L'Assommoir

L'Assommoir (paragraphe n°1001)

Partie : Préface de l'auteur, chapitre VII

Depuis quinze jours, c'était le rêve des Coupeau : écraser les Lorilleux. Est-ce que ces sournois, l'homme et la femme, une jolie paire vraiment, ne s'enfermaient pas quand ils mangeaient un bon morceau, comme s'ilsl'avaient volé ? Oui, ils bouchaient la fenêtre avec une couverture pour cacher la lumière et faire croire qu'ils dormaient. Naturellement, ça empêchait les gens de monter ; et ils bâfraient seuls, ils se dépêchaient de s'empiffrer, sans lâcher un mot tout haut. Même, le lendemain, ils se gardaient de jeter leurs os sur les ordures, parce qu'on aurait su alors ce qu'ils avaient mangé ; madame Lorilleux allait, au bout de la rue, les lancer dans une bouche d'égout ; un matin, Gervaise l'avait surprise vidant là son panier plein d'écailles d'huîtres. Ah ! non, pour sûr, ces rapiats n'étaient pas larges des épaules, et toutes ces manigances venaient de leur rage à vouloir paraître pauvres.
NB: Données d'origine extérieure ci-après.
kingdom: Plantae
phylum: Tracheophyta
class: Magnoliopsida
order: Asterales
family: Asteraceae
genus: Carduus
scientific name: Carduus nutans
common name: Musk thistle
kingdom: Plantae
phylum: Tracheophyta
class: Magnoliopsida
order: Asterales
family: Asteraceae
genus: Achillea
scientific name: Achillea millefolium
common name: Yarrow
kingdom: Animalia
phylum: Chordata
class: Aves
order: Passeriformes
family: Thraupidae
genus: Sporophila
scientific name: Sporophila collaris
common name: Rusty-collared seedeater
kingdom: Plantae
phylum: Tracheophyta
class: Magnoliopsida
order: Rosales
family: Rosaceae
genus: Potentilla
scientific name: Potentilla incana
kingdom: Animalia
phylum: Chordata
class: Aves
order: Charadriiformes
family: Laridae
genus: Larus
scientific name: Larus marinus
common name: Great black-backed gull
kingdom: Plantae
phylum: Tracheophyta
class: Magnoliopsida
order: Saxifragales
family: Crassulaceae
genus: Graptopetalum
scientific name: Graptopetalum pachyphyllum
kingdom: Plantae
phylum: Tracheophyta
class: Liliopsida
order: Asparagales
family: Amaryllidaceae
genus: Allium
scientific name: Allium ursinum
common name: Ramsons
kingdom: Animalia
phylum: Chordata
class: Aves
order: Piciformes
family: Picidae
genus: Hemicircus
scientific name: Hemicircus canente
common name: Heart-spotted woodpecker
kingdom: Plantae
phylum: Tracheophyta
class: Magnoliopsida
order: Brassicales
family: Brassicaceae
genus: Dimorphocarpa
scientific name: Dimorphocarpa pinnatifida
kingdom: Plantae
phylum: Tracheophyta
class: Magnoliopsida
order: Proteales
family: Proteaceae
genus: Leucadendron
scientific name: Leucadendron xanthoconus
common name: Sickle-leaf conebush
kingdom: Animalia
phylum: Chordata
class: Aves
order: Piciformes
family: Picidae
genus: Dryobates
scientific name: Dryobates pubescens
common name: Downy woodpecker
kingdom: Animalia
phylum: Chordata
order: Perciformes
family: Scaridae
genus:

Eh bien ! on leur donnerait une leçon, on leur prouverait qu'on n'était pas chien. Gervaise aurait mis sa table au travers de la rue, si elle avait pu, histoire d'inviter chaque passant. L'argent, n'est-ce pas ? n'a pas été inventé pour moisir. Il est joli, quand il luit tout neuf au soleil. Elle leur ressemblait si peu maintenant, que, les jours où elle avait vingt sous, elle s'arrangeait de façon à laisser croire qu'elle en avait quarante.